* Exercise brief
In your answer, print every record exactly as it is written.

* Provided data

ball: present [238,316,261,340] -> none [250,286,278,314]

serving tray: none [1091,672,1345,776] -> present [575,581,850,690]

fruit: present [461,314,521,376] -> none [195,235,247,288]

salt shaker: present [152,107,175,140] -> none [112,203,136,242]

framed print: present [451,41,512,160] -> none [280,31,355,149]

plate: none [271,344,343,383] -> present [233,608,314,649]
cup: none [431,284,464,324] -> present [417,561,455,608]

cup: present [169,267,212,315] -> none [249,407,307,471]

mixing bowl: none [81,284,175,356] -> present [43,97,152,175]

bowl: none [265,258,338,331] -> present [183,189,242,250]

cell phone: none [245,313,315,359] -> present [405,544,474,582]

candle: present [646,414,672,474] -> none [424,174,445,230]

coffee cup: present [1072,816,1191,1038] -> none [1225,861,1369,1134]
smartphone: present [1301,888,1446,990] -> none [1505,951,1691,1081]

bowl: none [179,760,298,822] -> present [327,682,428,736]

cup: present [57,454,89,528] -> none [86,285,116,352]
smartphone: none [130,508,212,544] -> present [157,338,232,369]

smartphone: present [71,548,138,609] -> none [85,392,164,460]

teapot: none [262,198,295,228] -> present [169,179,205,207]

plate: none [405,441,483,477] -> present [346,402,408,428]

* Result of this task
ball: present [238,316,261,340] -> none [250,286,278,314]

serving tray: none [1091,672,1345,776] -> present [575,581,850,690]

fruit: present [461,314,521,376] -> none [195,235,247,288]

salt shaker: present [152,107,175,140] -> none [112,203,136,242]

framed print: present [451,41,512,160] -> none [280,31,355,149]

plate: none [271,344,343,383] -> present [233,608,314,649]
cup: none [431,284,464,324] -> present [417,561,455,608]

cup: present [169,267,212,315] -> none [249,407,307,471]

mixing bowl: none [81,284,175,356] -> present [43,97,152,175]

bowl: none [265,258,338,331] -> present [183,189,242,250]

cell phone: none [245,313,315,359] -> present [405,544,474,582]

candle: present [646,414,672,474] -> none [424,174,445,230]

coffee cup: present [1072,816,1191,1038] -> none [1225,861,1369,1134]
smartphone: present [1301,888,1446,990] -> none [1505,951,1691,1081]

bowl: none [179,760,298,822] -> present [327,682,428,736]

cup: present [57,454,89,528] -> none [86,285,116,352]
smartphone: none [130,508,212,544] -> present [157,338,232,369]

smartphone: present [71,548,138,609] -> none [85,392,164,460]

teapot: none [262,198,295,228] -> present [169,179,205,207]

plate: none [405,441,483,477] -> present [346,402,408,428]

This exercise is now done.